A number of teams that I’ve worked with have managed to pivot their original business models based on feedback, while still remaining focused on their original goal and vision.

The original story of misperceived confidence had to do with a bank robber, who tried to rob two banks while his face was covered in lemon juice, based on the misunderstanding of the chemical properties that made it useful as an invisible ink. A lot of the time, when younger entrepreneurs begin a venture, they misperceive the requirements and institutional hurdles that they’ll be required to cross.

This isn’t necessarily a negative because without it, we would be left with industry professionals who only want to make incremental differences to the status quo. Assuming that they don’t already have so many entrenched interests that prevent them from taking any action at all. Without a level of misperceived confidence, there would be no paradigm shifts in industries.

Those that are inexperienced are able to approach new fields with a beginner’s mindset, starting from first principles to understand why things are so.

The performance artist Marina Abramović puts it directly: “If you start believing in your greatness, it is the death of your creativity.” Ego is the Enemy

Not having any preconceived notion of what the result will look like can be a strength. While daunting, starting with a blank canvas allows you to plot a novel course. This no doubt leads to a number of dead ends with the wasted time and energy that it entails, that experience would have avoided. However, any temporary setback enables adjustments to be incorporated, which makes future success more likely.

The Dunning-Kruger effect is characterised by having higher levels of confidence at low levels of knowledge and correspondingly lower levels of confidence with high levels of knowledge. To deal with this, it’s useful to adjust where confidence lies at different stages of the journey.
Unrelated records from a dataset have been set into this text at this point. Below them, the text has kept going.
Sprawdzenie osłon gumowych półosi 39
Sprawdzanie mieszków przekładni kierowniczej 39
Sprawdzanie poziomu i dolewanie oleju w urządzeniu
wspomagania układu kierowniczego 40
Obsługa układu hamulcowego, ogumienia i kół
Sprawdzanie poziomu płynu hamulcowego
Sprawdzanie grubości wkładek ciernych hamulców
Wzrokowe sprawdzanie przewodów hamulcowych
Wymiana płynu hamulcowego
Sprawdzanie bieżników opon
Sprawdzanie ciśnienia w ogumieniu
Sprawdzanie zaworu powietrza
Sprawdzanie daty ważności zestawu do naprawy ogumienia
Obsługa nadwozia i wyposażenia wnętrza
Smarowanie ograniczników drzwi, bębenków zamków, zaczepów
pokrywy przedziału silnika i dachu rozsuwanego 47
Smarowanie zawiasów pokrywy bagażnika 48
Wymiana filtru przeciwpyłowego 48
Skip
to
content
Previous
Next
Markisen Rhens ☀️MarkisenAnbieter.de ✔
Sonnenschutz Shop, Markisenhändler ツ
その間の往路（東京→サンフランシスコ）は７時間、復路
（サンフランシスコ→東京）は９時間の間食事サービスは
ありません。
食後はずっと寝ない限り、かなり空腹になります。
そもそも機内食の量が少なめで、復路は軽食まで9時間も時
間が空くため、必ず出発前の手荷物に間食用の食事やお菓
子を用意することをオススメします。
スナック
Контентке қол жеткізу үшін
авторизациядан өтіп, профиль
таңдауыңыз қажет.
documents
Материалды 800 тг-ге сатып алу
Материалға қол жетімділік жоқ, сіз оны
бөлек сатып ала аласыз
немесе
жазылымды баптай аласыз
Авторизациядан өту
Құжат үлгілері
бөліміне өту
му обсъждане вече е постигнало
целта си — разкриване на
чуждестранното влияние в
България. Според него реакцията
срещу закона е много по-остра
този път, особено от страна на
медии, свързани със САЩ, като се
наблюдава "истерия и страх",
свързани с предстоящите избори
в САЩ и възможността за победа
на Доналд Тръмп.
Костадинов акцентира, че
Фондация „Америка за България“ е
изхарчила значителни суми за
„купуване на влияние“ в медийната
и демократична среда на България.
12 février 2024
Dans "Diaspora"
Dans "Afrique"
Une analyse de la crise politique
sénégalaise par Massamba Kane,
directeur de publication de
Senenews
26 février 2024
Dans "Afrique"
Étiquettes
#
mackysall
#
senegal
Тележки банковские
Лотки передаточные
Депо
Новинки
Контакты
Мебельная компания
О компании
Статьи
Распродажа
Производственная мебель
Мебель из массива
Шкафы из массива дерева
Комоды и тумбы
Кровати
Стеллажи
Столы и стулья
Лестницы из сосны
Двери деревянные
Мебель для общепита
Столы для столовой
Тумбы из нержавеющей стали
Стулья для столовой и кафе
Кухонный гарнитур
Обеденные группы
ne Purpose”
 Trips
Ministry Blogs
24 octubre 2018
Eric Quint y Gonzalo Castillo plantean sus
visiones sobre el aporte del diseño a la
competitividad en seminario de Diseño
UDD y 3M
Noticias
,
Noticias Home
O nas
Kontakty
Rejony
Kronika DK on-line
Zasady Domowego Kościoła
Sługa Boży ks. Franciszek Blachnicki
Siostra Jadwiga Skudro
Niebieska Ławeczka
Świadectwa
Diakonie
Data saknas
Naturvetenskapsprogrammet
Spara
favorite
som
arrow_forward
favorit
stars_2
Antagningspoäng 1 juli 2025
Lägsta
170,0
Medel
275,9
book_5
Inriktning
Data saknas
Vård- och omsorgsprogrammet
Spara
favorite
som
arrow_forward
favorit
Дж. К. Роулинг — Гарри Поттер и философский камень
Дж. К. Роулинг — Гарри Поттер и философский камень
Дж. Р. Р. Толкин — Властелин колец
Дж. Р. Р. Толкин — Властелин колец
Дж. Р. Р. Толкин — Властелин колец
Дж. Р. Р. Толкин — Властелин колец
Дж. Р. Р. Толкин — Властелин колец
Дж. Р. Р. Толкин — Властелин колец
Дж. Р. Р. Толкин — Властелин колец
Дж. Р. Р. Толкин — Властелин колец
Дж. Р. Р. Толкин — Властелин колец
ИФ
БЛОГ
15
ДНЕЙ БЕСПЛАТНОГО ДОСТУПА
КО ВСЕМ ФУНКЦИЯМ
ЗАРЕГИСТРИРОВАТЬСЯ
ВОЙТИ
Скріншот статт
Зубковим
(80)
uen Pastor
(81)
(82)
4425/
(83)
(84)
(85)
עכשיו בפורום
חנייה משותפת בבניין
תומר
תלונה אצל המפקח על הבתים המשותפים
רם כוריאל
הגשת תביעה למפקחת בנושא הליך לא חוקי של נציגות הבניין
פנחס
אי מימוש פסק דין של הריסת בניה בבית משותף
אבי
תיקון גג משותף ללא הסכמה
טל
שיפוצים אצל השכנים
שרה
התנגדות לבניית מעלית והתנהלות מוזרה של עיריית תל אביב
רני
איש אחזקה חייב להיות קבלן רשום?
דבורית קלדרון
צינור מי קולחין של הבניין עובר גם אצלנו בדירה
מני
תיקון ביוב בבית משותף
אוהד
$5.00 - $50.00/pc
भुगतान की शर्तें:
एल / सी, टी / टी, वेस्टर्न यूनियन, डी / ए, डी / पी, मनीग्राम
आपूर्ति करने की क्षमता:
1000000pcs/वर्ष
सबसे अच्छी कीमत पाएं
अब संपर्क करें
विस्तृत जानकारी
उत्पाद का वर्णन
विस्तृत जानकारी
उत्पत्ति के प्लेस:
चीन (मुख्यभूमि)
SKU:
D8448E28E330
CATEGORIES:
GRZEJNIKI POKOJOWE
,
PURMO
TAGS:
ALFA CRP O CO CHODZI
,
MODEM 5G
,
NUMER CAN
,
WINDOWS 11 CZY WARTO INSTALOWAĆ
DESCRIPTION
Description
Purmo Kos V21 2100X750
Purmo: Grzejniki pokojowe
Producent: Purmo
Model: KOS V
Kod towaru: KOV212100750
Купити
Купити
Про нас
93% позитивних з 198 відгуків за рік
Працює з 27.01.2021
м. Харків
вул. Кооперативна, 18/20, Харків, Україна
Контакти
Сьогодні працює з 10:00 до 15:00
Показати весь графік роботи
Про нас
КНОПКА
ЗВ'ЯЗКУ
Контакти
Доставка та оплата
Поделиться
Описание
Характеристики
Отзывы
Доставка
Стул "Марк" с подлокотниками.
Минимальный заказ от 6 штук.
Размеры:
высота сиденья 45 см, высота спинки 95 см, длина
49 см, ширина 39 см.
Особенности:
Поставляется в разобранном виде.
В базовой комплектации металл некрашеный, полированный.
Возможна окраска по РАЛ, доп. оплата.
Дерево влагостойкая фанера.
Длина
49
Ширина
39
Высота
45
At the beginning of a venture, it’s prudent to have high levels of confidence in the eventual outcome with significant amounts of humility around what the execution will look like. As you pick up momentum and knowledge, you can have confidence in the processes that you’re creating and decisions that you’re making. The confidence can be transferred to micro aspects without getting lemon juice on your face. Go forward with conviction and adjust the course as necessary, don’t wait to be told what your world can become.